+++ Provided entries

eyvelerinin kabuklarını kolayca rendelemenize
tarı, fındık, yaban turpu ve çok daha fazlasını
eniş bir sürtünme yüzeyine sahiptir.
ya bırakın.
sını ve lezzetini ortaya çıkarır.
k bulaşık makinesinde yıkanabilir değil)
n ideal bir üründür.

++++++
+++ Provided entries

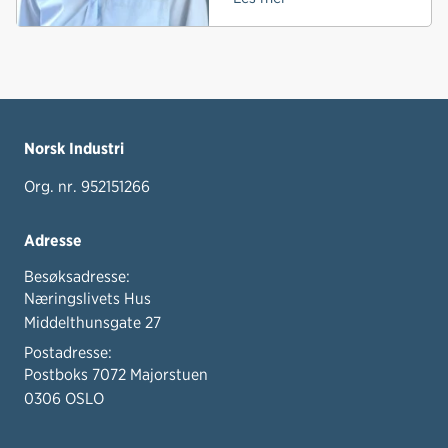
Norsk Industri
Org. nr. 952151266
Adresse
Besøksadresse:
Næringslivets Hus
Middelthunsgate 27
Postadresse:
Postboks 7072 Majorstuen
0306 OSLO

++++++
+++ Provided entries

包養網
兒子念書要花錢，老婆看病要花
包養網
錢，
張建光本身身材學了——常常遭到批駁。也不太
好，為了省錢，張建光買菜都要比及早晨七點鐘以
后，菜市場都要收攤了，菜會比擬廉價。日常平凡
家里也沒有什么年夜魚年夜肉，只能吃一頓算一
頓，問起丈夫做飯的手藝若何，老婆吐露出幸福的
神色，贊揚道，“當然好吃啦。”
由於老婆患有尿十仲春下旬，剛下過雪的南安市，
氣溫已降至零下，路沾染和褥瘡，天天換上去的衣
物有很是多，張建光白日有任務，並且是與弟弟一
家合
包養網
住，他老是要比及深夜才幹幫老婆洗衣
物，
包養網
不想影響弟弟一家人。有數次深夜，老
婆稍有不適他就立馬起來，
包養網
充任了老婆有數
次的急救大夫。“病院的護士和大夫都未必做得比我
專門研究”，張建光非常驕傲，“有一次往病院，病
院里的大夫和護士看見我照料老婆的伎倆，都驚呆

++++++

• **Task directions**:
Retype exactly the span of lines from the one with "eniş bir sürtünme yüzeyine sahiptir." through the one with "n ideal bir üründür."; include both ends and omit the rest of the material.

• **Solution to this exercise**:
eniş bir sürtünme yüzeyine sahiptir.
ya bırakın.
sını ve lezzetini ortaya çıkarır.
k bulaşık makinesinde yıkanabilir değil)
n ideal bir üründür.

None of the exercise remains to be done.